___ EXCERPTED TEXT

Trump Erupts Over Migration, Threatens Mexico with Tariffs; Mexico Tariff Not Received Well by the Dow, Republicans; Pompeo Checking into Reports that North Korea Executed Official Involved in Failed Nuclear Summit; A.G. Barr: Mueller could Have Reached Decision on Obstruction; Auto Industry Warning New Tariffs on Mexico Could be Devastating for Families, Workers. Aired 11-11:30a ET

Aired May 31, 2019 - 11:00   ET

THIS IS A RUSH TRANSCRIPT. THIS COPY MAY NOT BE IN ITS FINAL FORM AND MAY BE UPDATED.


[11:00:00] JIM SCUITTO, CNN ANCHOR: Yes. Companies pay and you pay at home.

Andy LaFrazia, very good to have you on.

POPPY HARLOW, CNN ACHNOR: Thanks, Andy

ANDY LAFRAZIA, PREIDENT, CONTROLTEK: All right, have a great day.

HARLOW: And thank you all for joining us.

I'm Poppy Harlow. Jim and I will see you Sunday night. Don't miss it. We're going to moderate town halls with Democratic presidential candidates.

We'll see you there and back here on Monday morning -- Jim?

SCIUTTO: That's right. We'll be in Atlanta.

I'm Jim Sciutto, in Washington today.

"AT THIS HOUR" with Kate Bolduan starts right now.

KATE BOLDUAN, CNN ANCHOR: Hello, everyone. I'm Kate Bolduan. Thank you so much for joining me.

Whether it's a negotiating tactic or an attempt to distract, it's still surprised everyone on both sides of the border and both sides of the aisle. President Trump announcing that he's slapping a 5 percent tariff on all goods coming from Mexico, America's number one trading partner, and saying it's going to keep going up if Mexico does not stop illegal immigration to the United States.

For so many Americans already feeling the hurt from the trade war with China, this is probably literally exactly the last thing that they wanted or needed to hear.

The reaction you can probably predict at this point. The Dow sinking triple digits and even Republicans say this is a bad idea.

The chairman of the Senate Finance Committee, Republican Chuck Grassley, of Iowa, put out a statement saying, quote, "Trade policy and border security are separate issues. This is a misuse of presidential tariff authority and counter to congressional intent."

All right. So CNN's Kaitlan Collins is at the White House. CNN's Patrick Oppmann is in Mexico City.

Let me start with you, Kaitlan.

Kaitlan, one thing of many things that is not clear is what is the president asking for Mexico to do? Wipe out all illegal immigration by June 10th?

KAITLAN COLLINS, CNN WHITE HOUSE CORRESPONDENT: Yes, and the White House still hasn't given us a number they're looking for on June 10th that would stop them from actually imposing the tariffs on everything coming in from Mexico, even though we have asked multiple times. Starting with last night during a briefing called that the White House had, trying to inform reporters of this.

Because we were told essentially, Kate, this is a decision that had been mulled over in recent days inside the West Wing. But really planning for it didn't ramp up until yesterday afternoon, after the president told reporters in the morning when he was leaving the White House he was going to have a big announcement on the border. It does seem to be a little last minute here, even though it had been considered. People didn't think it was going to go into effect.

That's why you're seeing Republican, even though Sarah Sanders telling reporters they should not be caught off guard and they and Mexico should have seen it coming.

Now we're hearing from Republicans, not only Chuck Grassley, but Senator Joni Ernst saying they don't think this is the route the president should be taking. Whether he heeds those warnings is another question.

______

=== TASKS ===
1. Shorten the paragraph of the transcript that begins "Whether it's a negotiating tactic" into two or three sentences, keeping its main facts.
2. For each statement, say yes or no to whether the transcript supports it, and quote the words of the transcript that settle it.
(a) Chuck Grassley is the chairman of the Senate Finance Committee.
(b) The White House has given reporters a number it is looking for on June 10th.
(c) Kaitlan Collins is reporting from Mexico City.

___ SUPPLIED MATERIAL

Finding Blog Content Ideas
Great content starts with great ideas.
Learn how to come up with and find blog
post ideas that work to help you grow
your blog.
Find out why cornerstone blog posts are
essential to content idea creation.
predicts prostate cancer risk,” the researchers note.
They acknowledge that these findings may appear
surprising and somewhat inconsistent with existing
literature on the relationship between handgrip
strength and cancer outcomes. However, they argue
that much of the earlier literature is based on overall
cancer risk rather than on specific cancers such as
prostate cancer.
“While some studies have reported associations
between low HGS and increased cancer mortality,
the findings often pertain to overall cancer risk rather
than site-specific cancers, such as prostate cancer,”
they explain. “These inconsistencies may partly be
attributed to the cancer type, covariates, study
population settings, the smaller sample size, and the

______
___ SUPPLIED MATERIAL

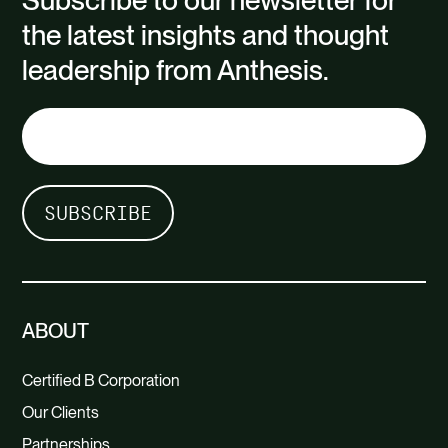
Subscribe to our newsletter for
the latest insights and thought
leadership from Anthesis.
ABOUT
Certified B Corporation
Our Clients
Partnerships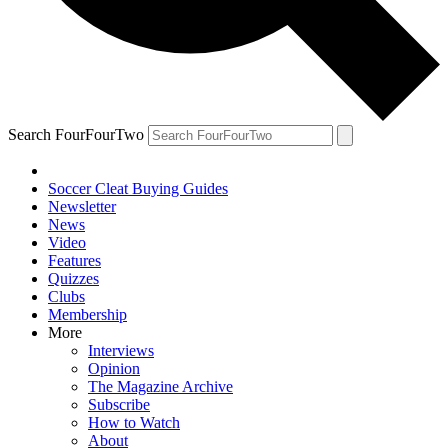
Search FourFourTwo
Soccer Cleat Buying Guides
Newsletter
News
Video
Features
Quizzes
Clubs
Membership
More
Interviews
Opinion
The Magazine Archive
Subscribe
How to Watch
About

______
___ SUPPLIED MATERIAL

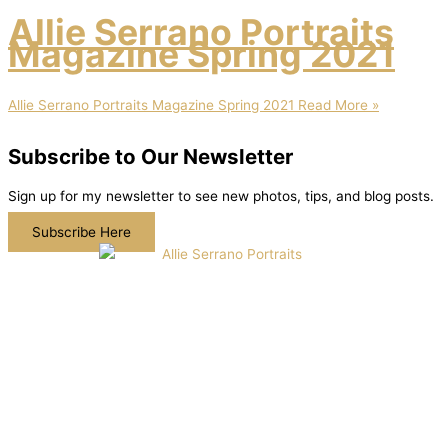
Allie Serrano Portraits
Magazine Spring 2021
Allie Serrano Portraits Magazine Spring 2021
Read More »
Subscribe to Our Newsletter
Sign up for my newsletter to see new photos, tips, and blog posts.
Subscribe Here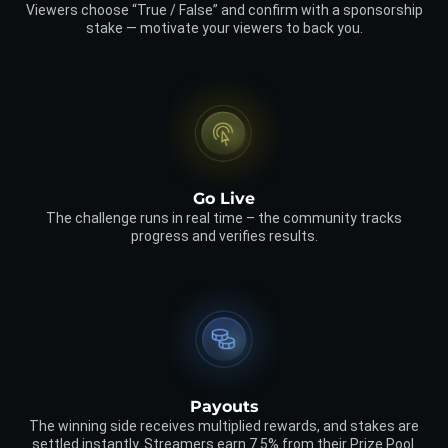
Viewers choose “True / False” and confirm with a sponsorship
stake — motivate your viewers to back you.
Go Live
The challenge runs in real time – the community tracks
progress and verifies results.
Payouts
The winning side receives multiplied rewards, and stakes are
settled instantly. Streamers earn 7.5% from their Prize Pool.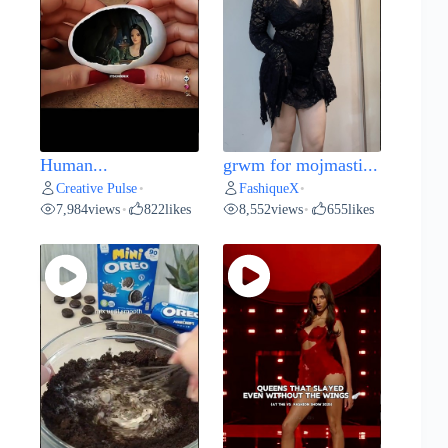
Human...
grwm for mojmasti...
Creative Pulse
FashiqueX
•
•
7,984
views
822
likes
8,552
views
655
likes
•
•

______

=== TASK RESPONSES ===
1. President Trump announced a 5 percent tariff on all goods coming from Mexico, America's number one trading partner. He said the tariff will keep going up if Mexico does not stop illegal immigration to the United States. Whether it is a negotiating tactic or a distraction, the move surprised everyone on both sides of the border and both sides of the aisle.

2.
(a) Yes: "The chairman of the Senate Finance Committee, Republican Chuck Grassley, of Iowa"
(b) No: "the White House still hasn't given us a number they're looking for on June 10th"
(c) No: "CNN's Kaitlan Collins is at the White House. CNN's Patrick Oppmann is in Mexico City."